Ein langer Fahrtag bringt uns in die Provinz Misiones. Nach den vielen Tagen in der Fläche wird es endlich wieder etwas hügeliger und so auch etwas abwechslungsreicher. Am Strassenrand werden Früchte verkauft und wir fahren an grossen Mate-Plantagen vorbei. Hier wird also das ganze Kraut angepflanzt, das die Argentinier für ihr tägliches Aufgussgetränk verwenden!

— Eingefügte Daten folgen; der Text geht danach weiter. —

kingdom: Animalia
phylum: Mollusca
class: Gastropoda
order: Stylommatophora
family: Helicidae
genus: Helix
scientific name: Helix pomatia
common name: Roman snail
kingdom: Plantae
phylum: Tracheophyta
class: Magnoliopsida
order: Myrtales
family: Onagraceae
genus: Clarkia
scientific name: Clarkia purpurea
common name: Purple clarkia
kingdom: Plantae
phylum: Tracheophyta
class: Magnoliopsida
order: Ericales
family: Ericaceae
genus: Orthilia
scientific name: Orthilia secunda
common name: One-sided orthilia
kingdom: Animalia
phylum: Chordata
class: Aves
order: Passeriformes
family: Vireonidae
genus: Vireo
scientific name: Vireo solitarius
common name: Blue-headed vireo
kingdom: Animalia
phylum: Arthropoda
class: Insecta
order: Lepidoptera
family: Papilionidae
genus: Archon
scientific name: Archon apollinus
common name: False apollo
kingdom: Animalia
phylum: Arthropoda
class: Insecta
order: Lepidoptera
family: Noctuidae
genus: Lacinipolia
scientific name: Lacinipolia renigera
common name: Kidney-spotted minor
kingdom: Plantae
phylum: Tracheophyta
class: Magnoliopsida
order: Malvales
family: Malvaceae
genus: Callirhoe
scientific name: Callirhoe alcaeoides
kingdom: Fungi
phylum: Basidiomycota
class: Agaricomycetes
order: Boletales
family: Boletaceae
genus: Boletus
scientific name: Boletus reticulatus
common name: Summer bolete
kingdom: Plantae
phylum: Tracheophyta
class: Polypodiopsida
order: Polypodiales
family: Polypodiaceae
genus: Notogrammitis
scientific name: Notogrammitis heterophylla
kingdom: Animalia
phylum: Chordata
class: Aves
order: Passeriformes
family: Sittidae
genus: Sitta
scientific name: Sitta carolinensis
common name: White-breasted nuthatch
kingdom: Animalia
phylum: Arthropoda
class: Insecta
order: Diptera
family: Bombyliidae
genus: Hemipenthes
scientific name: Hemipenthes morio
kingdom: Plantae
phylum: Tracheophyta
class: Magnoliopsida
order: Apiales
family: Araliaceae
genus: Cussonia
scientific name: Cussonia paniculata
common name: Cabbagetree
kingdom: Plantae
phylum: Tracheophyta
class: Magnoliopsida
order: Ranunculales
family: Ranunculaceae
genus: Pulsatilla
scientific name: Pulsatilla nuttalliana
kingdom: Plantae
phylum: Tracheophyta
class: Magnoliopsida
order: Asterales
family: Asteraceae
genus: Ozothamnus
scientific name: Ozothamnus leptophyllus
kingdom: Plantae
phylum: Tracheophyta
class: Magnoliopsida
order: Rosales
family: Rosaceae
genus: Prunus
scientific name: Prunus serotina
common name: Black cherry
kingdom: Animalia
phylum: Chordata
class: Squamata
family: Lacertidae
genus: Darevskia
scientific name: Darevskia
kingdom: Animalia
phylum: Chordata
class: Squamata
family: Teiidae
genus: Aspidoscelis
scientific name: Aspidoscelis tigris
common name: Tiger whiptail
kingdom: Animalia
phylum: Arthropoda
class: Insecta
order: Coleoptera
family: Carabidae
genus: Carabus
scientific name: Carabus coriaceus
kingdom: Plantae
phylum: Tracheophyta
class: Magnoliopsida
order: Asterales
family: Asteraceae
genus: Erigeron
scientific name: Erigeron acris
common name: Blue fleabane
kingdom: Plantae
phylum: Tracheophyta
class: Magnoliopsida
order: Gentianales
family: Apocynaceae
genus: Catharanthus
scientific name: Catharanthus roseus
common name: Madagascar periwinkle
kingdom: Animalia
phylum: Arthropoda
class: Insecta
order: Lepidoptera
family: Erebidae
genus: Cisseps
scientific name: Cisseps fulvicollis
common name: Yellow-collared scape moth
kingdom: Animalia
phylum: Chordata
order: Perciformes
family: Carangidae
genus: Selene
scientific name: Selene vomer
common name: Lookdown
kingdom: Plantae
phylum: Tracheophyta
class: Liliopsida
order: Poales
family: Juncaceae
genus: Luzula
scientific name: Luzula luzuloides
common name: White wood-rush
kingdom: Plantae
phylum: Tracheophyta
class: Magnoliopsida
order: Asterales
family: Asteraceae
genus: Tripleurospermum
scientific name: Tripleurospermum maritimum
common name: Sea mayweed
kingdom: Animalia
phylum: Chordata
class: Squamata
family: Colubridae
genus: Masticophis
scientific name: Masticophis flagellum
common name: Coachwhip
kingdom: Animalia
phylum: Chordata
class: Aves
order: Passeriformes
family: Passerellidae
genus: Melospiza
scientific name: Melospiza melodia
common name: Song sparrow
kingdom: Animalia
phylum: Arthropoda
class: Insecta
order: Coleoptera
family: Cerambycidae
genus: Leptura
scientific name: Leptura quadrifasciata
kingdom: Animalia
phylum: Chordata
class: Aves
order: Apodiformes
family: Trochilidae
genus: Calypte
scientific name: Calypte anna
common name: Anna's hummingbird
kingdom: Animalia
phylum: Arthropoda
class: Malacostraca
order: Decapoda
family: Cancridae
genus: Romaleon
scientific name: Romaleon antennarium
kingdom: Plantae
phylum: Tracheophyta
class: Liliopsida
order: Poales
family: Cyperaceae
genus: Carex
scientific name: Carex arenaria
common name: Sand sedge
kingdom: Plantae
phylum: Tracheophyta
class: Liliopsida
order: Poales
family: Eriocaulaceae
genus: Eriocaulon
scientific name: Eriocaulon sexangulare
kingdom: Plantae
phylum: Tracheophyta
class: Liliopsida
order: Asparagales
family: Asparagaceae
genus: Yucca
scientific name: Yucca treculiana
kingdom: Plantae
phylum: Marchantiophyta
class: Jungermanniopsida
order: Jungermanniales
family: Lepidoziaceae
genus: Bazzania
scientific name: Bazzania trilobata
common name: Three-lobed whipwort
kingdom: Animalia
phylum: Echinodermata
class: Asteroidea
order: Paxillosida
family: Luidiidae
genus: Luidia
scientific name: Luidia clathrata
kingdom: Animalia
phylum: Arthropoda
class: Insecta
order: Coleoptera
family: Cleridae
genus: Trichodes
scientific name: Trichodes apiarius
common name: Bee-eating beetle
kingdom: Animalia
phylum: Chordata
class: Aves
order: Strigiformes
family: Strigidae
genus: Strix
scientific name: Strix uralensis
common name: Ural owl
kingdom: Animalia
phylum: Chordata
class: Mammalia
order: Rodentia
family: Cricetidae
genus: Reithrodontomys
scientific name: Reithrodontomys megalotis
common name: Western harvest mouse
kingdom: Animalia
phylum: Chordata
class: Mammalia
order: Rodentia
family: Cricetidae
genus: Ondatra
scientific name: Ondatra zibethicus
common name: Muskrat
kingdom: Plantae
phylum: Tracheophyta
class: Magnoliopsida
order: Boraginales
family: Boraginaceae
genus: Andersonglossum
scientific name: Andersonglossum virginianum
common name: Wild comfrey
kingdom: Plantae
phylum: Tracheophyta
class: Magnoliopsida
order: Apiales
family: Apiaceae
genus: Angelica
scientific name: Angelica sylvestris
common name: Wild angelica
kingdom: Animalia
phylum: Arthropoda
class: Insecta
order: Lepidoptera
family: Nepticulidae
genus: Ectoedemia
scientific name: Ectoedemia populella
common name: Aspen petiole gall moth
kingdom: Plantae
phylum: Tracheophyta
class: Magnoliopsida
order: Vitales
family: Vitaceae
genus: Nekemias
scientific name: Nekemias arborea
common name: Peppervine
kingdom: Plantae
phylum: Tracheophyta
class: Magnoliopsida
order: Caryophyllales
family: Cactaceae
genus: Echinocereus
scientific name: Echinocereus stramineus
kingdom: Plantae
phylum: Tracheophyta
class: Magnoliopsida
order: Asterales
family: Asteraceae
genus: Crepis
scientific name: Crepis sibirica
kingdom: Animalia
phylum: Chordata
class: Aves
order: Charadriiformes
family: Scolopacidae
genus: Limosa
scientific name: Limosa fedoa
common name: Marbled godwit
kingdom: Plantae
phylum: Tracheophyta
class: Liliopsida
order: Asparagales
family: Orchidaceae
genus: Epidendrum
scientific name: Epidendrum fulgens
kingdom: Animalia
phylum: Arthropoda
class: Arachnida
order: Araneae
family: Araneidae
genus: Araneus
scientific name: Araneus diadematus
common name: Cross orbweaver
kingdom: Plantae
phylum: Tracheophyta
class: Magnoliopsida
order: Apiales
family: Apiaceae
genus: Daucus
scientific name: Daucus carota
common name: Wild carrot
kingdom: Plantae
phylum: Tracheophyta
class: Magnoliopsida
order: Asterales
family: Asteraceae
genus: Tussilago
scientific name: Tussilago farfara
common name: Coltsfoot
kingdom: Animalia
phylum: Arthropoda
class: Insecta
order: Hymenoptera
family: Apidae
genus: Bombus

Es blitzt und donnert. Ein Gewitter reisst uns am Morgen aus dem Bett. Zum Glück wärt es nur kurz. Wir können trocken zusammenpacken und nach San Ignacio weiterfahren. Dort besuchen wir eine, der best erhaltenen Jesuitenreduktionen Argentiniens. Wir machen uns ein Bild davon, wie die Jesuiten im 17. und 18. Jahrhundert hier zusammen mit den Guaraní gelebt haben, bevor sie vertrieben wurden. Im grösseren Umkreis gibt es in Argentinien, Brasilien, Uruguay und Paraguay noch etliche weitere dieser Reduktionen. Die meisten sind heute von Wäldern überwuchert. Nur wenige wurden ausgegraben und restauriert. Für einmal entscheiden wir uns für ein Mittagessen im Restaurant. Draussen schlägt das Wetter wieder um und heftiger Regen setzt ein. Ein Blick auf unsere Wetterapp verheisst nichts gutes. Es soll den ganzen Nachmittag und die Nacht so durchregnen. Kurzentschlossen nehmen wir uns ein günstiges Zimmer in einem Hotel. Morgen soll ja schon wieder die Sonne scheinen.
Tatsächlich hat sich das Wetter beruhigt und wir besuchen in Ruhe die beiden Jesuitenreduktionen von Loreto und Santa Ana. Das Ticket von San Ignacio gilt auch für diese Ruinen. Hier wurde noch nicht so viel Restaurationsarbeit geleistet. Die Anlagen erinnern mehr an einen parkähnlichen Wald mit alten Steinmauern, als an eine Klosteranlage. Dank der Informationen in den Museen am Eingang, können wir uns aber gut vorstellen, wie die Menschen hier gelebt haben.
Posadas ist unsere vorläufig letzte Station in Argentinien. Wir wollen morgen den Rio Paraná nach Paraguay überqueren. Nach über 5 Monaten in Chile und Argentinien wartet wieder einmal ein neues Land auf uns. Wie immer haben wir keinen festen Plan für die kommenden Wochen. Wir lassen uns überraschen!